● **本文**:
::::
データ総研 伊藤氏: そういう場で、部門ごとの認識を合わせたりするんですね。


フェリシモ 山下氏: それこそ言葉1つの定義や捉え方も、部門によって全く違うことがありますからね。


 例えば「引当」という用語も、営業部門では、お客さまから注文をいただいて在庫を割り当てることを引当と呼んでいる一方で、財務部門ではいわゆる「引当金」のことを「引当」と呼んでいることもあります。これはあくまでも一例ですが、このように用語1つをとってみても、きちんと部門間で認識を合わせておかないと、最後のところでふたを開けてみたら「お互いに違うことを言っていた」ということになりかねません。従って、常日頃からの対話を重視するようにしています。


AnityA 中野氏: 言葉の定義を合わせるということは、すなわち考え方や目線を合わせることにほかなりませんからね。


 よくデータ活用について話をすると「データカタログをやりたいんです!」という話をいきなりされることもあるんですが、本来はそういう“How”(方法論)の話をする前に、先ほど山下さんがおっしゃったような言葉のすり合わせを最初にやるべきですよね。それを行った結果、「全社共通の辞書として使えるプラットフォームが必要だね」という話になってデータカタログの導入を検討するなら分かるんですが、それを行わずにいきなり「高価なデータカタログ製品」に飛び付いてしまうのは“How”(方法論)がゴールになってしまっているので、うまくいくはずがありません。


部門や個人に課せられた目標値の「その先」にあるもの


AnityA 中野氏: データ基盤やデータカタログの話というのは、一見するとデータやシステムの話をしているようで、実は「自分たちが本来、解決すべき課題は何か?」「何のためにそもそもシステムに投資しようとしていうのか?」という話をしているんですよね。


 そして、こうした命題を設定して検討を深めるためには、やはりビジネスやマーケティングの観点がどうしても欠かせません。山下さんも先ほどの講演で、「IT部門もビジネスやマーケティングの観点を持てるように」という話をされていましたよね。


フェリシモ ビジネスプラットフォーム本部 IT推進部 部長の山下直也氏


フェリシモ 山下氏: もともと期首に部署や個人の業績目標を立てる際に、私自身もそうなのですがIT部門はどうしても「システムの安定稼働」や「トラブル件数を減らす」といった目標値を掲げることになります。ただし、その目標値を追い求めるあまり、逆にマーケティング部門からの依頼で「事業全体として急いで対応しなければならない案件」を後回しにして、不具合対応の方を優先させるようなことが実際に起きてしまいます。


 これは組織設計上、自分たちの目標値がそのように定義されている以上、仕方がない面もあります。でも、弊社はIT企業ではなく、あくまでも事業会社ですから、IT部門に課せられた目標値の「その先にある事業上の目的は何か?」ということを、常日頃から意識する必要があると思うんです。


 そうしたことを今一度想起させるために、IT-BSC(バランススコアカード)のような仕組みも導入して、個々の担当者レベルで「自分が受け持っている作業は、事業全体の中で何のためにやっているのか?」ということを書き出して、メンバー同士でレビューし合うようなことを繰り返しながら少しずつ目線を変えていくようなことをしていきました。
::::
● **実施事項**:
**1)** 本文のうち「フェリシモ 山下氏: それこそ言葉1つの定義や捉え方も、部門によって全く違うことがありますからね。」から「を重視するようにしています。」までを、両端も含めてそのまま書き写してください。
**2)** 本文では、いきなり高価なデータカタログ製品に飛び付いてもうまくいかないとされている。その理由を1〜3文で説明すること。
次のエントリは本文とは別の出典から取ったものである。

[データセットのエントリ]
::::
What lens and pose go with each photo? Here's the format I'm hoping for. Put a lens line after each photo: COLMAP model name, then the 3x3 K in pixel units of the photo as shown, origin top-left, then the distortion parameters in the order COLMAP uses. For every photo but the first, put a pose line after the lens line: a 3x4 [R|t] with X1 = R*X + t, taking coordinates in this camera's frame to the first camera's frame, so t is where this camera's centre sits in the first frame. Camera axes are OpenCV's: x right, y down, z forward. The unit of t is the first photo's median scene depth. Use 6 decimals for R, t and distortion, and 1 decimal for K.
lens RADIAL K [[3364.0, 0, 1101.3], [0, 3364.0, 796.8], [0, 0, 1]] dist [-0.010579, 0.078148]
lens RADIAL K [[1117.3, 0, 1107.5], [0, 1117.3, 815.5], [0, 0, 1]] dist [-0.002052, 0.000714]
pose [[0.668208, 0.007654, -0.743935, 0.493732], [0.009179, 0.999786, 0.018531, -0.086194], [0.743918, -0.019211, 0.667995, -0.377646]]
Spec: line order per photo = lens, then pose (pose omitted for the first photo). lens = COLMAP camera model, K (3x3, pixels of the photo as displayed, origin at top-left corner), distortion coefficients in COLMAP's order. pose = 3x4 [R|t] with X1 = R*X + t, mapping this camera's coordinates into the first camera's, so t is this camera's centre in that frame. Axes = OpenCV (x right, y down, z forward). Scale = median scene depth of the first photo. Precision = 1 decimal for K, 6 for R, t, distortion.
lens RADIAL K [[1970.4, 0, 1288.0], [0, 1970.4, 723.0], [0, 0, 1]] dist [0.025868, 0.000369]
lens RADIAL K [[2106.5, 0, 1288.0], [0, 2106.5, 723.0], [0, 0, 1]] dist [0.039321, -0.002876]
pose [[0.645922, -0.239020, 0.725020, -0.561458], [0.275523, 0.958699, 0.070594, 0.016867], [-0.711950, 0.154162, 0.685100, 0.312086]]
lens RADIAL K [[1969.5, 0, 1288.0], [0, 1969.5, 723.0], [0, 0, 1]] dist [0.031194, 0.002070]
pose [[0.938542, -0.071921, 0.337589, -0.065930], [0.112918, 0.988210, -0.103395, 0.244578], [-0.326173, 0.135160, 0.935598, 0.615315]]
::::
● **課題別の解答**:
**1)**
フェリシモ 山下氏: それこそ言葉1つの定義や捉え方も、部門によって全く違うことがありますからね。


 例えば「引当」という用語も、営業部門では、お客さまから注文をいただいて在庫を割り当てることを引当と呼んでいる一方で、財務部門ではいわゆる「引当金」のことを「引当」と呼んでいることもあります。これはあくまでも一例ですが、このように用語1つをとってみても、きちんと部門間で認識を合わせておかないと、最後のところでふたを開けてみたら「お互いに違うことを言っていた」ということになりかねません。従って、常日頃からの対話を重視するようにしています。

**2)** 言葉のすり合わせを行わずにデータカタログ製品に飛び付くと、“How”（方法論）がゴールになってしまうからである。本来は方法論の話をする前に、言葉のすり合わせを最初に行うべきだとされている。